Second, I never quite found my overall rhythm for the course as a whole.  Because I had not taught this particular course in this particular way before, it amounted to trial and error.   Pacing the course generally, and managing topics to conform to the length of the class periods proved challenging.

My biggest gaffe was misgauging how my instructional time would play out over the semester.   Specifically, one assignment required students to make a 15-minute individual presentation to the class. That would have been fine with the 12 students I originally heard I’d have; however, when the number swelled to 21, I should have made an adjustment and didn’t.  Consequently, I surrendered a large amount of direct instructional time.  I still don’t know if I maintained the assignment because it was my only opportunity to see my students teach, and I thought that was important, or because my arrogance made me think I could still cover everything – or both.

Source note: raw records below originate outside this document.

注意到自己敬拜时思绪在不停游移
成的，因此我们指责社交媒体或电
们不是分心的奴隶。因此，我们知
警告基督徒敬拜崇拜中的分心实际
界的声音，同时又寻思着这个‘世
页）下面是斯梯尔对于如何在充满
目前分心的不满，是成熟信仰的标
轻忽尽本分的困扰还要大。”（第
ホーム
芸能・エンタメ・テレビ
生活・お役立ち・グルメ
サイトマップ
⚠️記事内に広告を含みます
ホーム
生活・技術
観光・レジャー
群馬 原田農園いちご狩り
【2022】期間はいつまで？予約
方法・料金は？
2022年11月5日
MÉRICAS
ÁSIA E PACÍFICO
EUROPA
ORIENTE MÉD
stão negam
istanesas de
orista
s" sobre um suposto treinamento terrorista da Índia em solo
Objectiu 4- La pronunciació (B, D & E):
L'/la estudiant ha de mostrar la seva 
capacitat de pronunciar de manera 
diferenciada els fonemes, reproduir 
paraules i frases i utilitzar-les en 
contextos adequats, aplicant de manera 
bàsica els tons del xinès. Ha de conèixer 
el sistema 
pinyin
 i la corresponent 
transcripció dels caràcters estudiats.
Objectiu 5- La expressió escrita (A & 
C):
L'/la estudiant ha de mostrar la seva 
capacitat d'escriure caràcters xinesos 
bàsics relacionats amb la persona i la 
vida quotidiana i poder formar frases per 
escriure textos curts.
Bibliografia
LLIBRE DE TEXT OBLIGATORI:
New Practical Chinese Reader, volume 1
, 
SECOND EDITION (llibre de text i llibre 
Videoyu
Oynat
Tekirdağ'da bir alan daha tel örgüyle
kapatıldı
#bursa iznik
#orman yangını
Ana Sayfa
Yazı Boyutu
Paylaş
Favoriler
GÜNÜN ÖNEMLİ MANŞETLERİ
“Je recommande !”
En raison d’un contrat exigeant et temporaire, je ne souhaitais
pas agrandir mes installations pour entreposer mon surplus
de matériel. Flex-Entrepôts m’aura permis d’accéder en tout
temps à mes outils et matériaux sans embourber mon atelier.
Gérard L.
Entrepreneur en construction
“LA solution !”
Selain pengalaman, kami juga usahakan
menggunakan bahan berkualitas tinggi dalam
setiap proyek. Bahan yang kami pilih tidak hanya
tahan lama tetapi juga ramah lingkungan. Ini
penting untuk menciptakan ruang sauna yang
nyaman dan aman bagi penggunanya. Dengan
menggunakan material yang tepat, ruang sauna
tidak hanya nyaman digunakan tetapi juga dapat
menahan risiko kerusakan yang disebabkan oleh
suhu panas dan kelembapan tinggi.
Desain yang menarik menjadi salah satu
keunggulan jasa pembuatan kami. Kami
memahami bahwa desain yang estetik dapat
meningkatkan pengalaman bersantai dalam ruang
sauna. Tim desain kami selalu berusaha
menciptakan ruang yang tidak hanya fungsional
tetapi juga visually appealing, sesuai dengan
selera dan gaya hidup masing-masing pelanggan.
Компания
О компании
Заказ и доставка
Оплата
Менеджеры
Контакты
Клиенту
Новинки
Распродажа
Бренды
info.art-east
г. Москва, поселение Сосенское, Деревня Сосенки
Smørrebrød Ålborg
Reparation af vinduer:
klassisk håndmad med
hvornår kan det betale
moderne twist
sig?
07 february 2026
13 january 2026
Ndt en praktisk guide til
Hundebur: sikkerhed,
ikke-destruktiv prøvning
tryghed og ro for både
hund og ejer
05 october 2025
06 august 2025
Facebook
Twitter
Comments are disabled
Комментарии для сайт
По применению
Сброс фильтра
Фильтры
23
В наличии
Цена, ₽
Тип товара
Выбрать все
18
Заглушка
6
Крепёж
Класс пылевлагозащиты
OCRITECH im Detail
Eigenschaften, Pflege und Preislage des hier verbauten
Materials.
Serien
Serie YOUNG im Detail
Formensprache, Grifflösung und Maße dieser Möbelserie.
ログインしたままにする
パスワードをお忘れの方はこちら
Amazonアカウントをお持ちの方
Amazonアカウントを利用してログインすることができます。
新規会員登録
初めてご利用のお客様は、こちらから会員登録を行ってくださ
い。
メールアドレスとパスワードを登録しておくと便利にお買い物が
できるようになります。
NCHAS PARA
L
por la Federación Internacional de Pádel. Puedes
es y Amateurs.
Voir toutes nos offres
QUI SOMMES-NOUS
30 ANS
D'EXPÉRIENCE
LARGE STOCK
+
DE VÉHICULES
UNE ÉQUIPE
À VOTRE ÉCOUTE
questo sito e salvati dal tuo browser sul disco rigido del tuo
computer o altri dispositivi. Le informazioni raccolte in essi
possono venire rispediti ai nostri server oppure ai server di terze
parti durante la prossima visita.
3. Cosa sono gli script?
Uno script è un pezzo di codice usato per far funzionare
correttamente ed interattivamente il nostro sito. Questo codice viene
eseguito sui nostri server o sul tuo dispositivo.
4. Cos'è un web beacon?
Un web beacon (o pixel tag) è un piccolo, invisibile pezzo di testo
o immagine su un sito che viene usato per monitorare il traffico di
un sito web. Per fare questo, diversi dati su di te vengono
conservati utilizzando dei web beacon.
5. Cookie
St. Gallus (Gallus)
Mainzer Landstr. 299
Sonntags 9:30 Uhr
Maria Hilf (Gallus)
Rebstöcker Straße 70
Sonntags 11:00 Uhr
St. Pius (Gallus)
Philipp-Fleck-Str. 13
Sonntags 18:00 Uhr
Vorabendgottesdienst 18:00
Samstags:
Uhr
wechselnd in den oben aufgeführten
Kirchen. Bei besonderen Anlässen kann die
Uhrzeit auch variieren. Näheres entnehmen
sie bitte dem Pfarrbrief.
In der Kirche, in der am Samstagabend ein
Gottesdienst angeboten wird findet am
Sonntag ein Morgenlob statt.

Anyway, that miscalculation set up a situation where too much of the burden for what needed to be learned fell to my students.  In some respects that might not have been so bad.  I wanted to take the course in a student-centered direction way back when I first planned it (even though that would be quite a departure for a lecturer-type like me).  But the course shifted too far toward self-instruction by the end.  Thankfully, my students’ test performance and assignments suggested that they rose to the occasion  and ended up learning a lot on their own.

Back in the Saddle Again?

Let’s just say that I won’t be mounting up any time soon.  In addition to my regular administrative work, my community service, and blogging,  the course just plain exhausted me.  Still, I have every intention of teaching again, probably  in a summer session down the road.  In particular, I welcome the opportunity to show how much I’ve learned from this semester’s missteps.  For that matter, I’m determined to regain my full facility as an instuctor, so I can take pride again in excelling in the classroom.

For the record, there were moments during the course when I felt positively exhilarated.  In those instances, the “magic” did reappear, and I reveled in it.  To me, those were remarkably gratifying episodes, and I look forward to many more of them in the future.

Yessir, when the time comes to teach, I might not be ready for bucking broncos, but I”ll be ready to pony up again.